CoC-VLA: Delving into Adversarial Domain Transfer for Explainable Autonomous Driving via Chain-of-Causality Visual-Language-Action Model
Dapeng Zhang, Fei Shen, Rui Zhao, Yinda Chen, Peng Zhi, Chenyang Li, Rui Zhou, Qingguo Zhou
TL;DR
This work addresses the challenge of transferring long-tail driving capabilities learned in simulation to real-world autonomous driving while preserving interpretability. It introduces CoC-VLA, a Chain-of-Causality Visual Language Model framework with a teacher VLM, a student VLM, and a transformer-based discriminator to align domains and enable end-to-end reasoning across temporal frames. The method uses a Text Adapter, Vision Adapter, LLM Brain, and CoC Answer to produce concise, causally linked driving instructions, and employs a novel backpropagation strategy to stabilize adversarial training.
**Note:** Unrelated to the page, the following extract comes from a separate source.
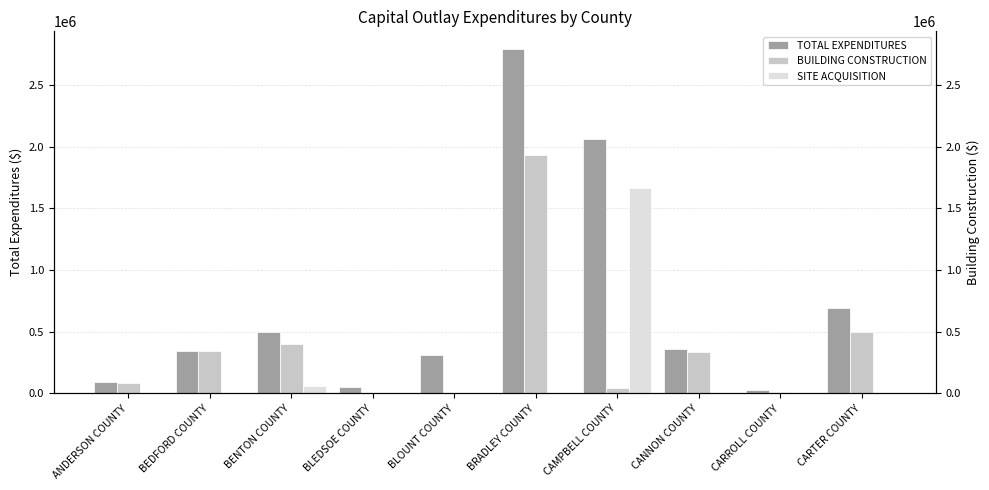

What are all the series names shown in the legend?

TOTAL EXPENDITURES, BUILDING CONSTRUCTION, SITE ACQUISITION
Experiments on CARLA-VLM and nuScenes-VLM demonstrate strong performance gains in language-based evaluation and open-loop driving metrics, validating the approach for robust sim-to-real transfer and explainable autonomous driving.
Abstract
Autonomous driving represents a prominent application of artificial intelligence. Recent approaches have shifted from focusing solely on common scenarios to addressing complex, long-tail situations such as subtle human behaviors, traffic accidents, and non-compliant driving patterns. Given the demonstrated capabilities of large language models (LLMs) in understanding visual and natural language inputs and following instructions, recent methods have integrated LLMs into autonomous driving systems to enhance reasoning, interpretability, and performance across diverse scenarios. However, existing methods typically rely either on real-world data, which is suitable for industrial deployment, or on simulation data tailored to rare or hard case scenarios. Few approaches effectively integrate the complementary advantages of both data sources. To address this limitation, we propose a novel VLM-guided, end-to-end adversarial transfer framework for autonomous driving that transfers long-tail handling capabilities from simulation to real-world deployment, named CoC-VLA. The framework comprises a teacher VLM model, a student VLM model, and a discriminator. Both the teacher and student VLM models utilize a shared base architecture, termed the Chain-of-Causality Visual-Language Model (CoC VLM), which integrates temporal information via an end-to-end text adapter. This architecture supports chain-of-thought reasoning to infer complex driving logic. The teacher and student VLM models are pre-trained separately on simulated and real-world datasets. The discriminator is trained adversarially to facilitate the transfer of long-tail handling capabilities from simulated to real-world environments by the student VLM model, using a novel backpropagation strategy.